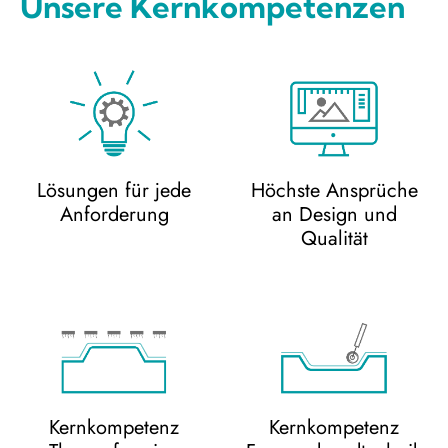
Unsere Kernkompetenzen
Lösungen für jede
Höchste Ansprüche
Anforderung
an Design und
Qualität
Kernkompetenz
Kernkompetenz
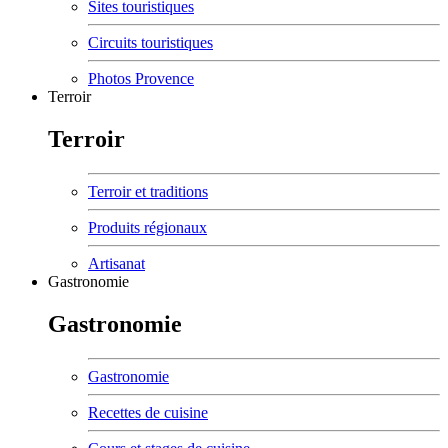
Sites touristiques
Circuits touristiques
Photos Provence
Terroir
Terroir
Terroir et traditions
Produits régionaux
Artisanat
Gastronomie
Gastronomie
Gastronomie
Recettes de cuisine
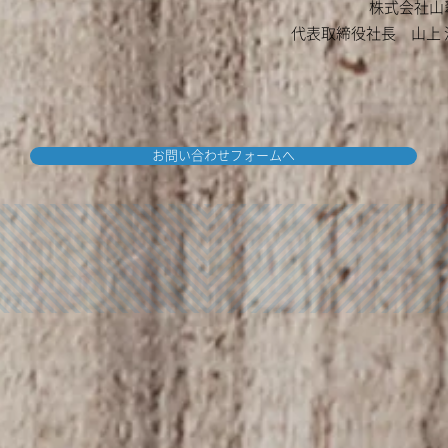
株式会社山
代表取締役社長 山上 
お問い合わせフォームへ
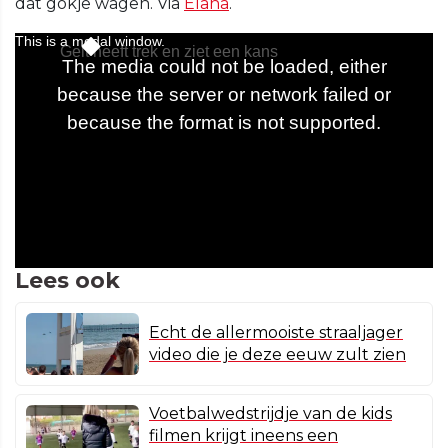
dat gokje wagen. Via
Elana
.
Lees ook
Echt de allermooiste straaljager
video die je deze eeuw zult zien
Voetbalwedstrijdje van de kids
filmen krijgt ineens een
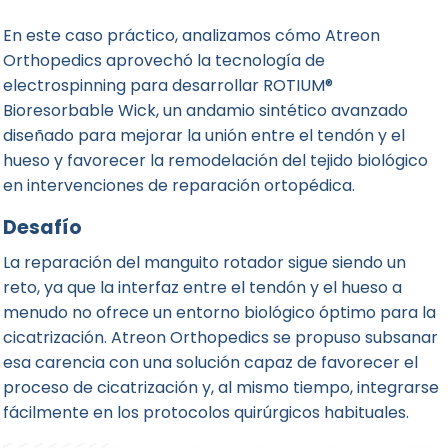
En este caso práctico, analizamos cómo Atreon
Orthopedics aprovechó la tecnología de
electrospinning para desarrollar ROTIUM®
Bioresorbable Wick, un andamio sintético avanzado
diseñado para mejorar la unión entre el tendón y el
hueso y favorecer la remodelación del tejido biológico
en intervenciones de reparación ortopédica.
Desafío
La reparación del manguito rotador sigue siendo un
reto, ya que la interfaz entre el tendón y el hueso a
menudo no ofrece un entorno biológico óptimo para la
cicatrización. Atreon Orthopedics se propuso subsanar
esa carencia con una solución capaz de favorecer el
proceso de cicatrización y, al mismo tiempo, integrarse
fácilmente en los protocolos quirúrgicos habituales.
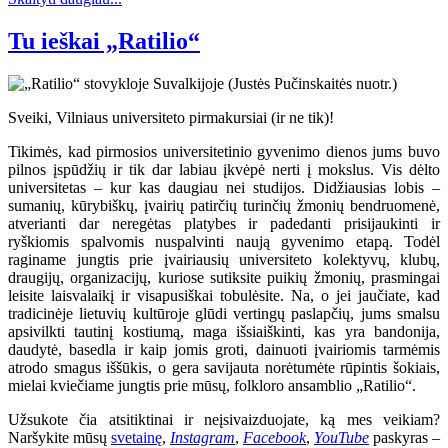
Tu ieškai „Ratilio“
Sveiki, Vilniaus universiteto pirmakursiai (ir ne tik)!
Tikimės, kad pirmosios universitetinio gyvenimo dienos jums buvo
pilnos įspūdžių ir tik dar labiau įkvėpė nerti į mokslus. Vis dėlto
universitetas – kur kas daugiau nei studijos. Didžiausias lobis –
sumanių, kūrybiškų, įvairių patirčių turinčių žmonių bendruomenė,
atverianti dar neregėtas platybes ir padedanti prisijaukinti ir
ryškiomis spalvomis nuspalvinti naują gyvenimo etapą. Todėl
raginame jungtis prie įvairiausių universiteto kolektyvų, klubų,
draugijų, organizacijų, kuriose sutiksite puikių žmonių, prasmingai
leisite laisvalaikį ir visapusiškai tobulėsite. Na, o jei jaučiate, kad
tradicinėje lietuvių kultūroje glūdi vertingų paslapčių, jums smalsu
apsivilkti tautinį kostiumą, maga išsiaiškinti, kas yra bandonija,
daudytė, basedla ir kaip jomis groti, dainuoti įvairiomis tarmėmis
atrodo smagus iššūkis, o gera savijauta norėtumėte rūpintis šokiais,
mielai kviečiame jungtis prie mūsų, folkloro ansamblio „Ratilio“.
Užsukote čia atsitiktinai ir neįsivaizduojate, ką mes veikiam?
Naršykite mūsų
svetainę
,
Instagram
,
Facebook
,
YouTube
paskyras –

+ + + + + + +

Task to complete
Can the lines from the start of the records through the line with "menudo no ofrece" be given again exactly, with the pictures left out?

Answer section
Unsere Kernkompetenzen
Lösungen für jede
Höchste Ansprüche
Anforderung
an Design und
Qualität
Kernkompetenz
Kernkompetenz
Sites touristiques
Circuits touristiques
Photos Provence
Terroir
Terroir
Terroir et traditions
Produits régionaux
Artisanat
Gastronomie
Gastronomie
Gastronomie
Recettes de cuisine
株式会社山
代表取締役社長 山上 
お問い合わせフォームへ
dat gokje wagen. Via
Elana
.
Lees ook
Echt de allermooiste straaljager
video die je deze eeuw zult zien
Voetbalwedstrijdje van de kids
filmen krijgt ineens een
En este caso práctico, analizamos cómo Atreon
Orthopedics aprovechó la tecnología de
electrospinning para desarrollar ROTIUM®
Bioresorbable Wick, un andamio sintético avanzado
diseñado para mejorar la unión entre el tendón y el
hueso y favorecer la remodelación del tejido biológico
en intervenciones de reparación ortopédica.
Desafío
La reparación del manguito rotador sigue siendo un
reto, ya que la interfaz entre el tendón y el hueso a
menudo no ofrece un entorno biológico óptimo para la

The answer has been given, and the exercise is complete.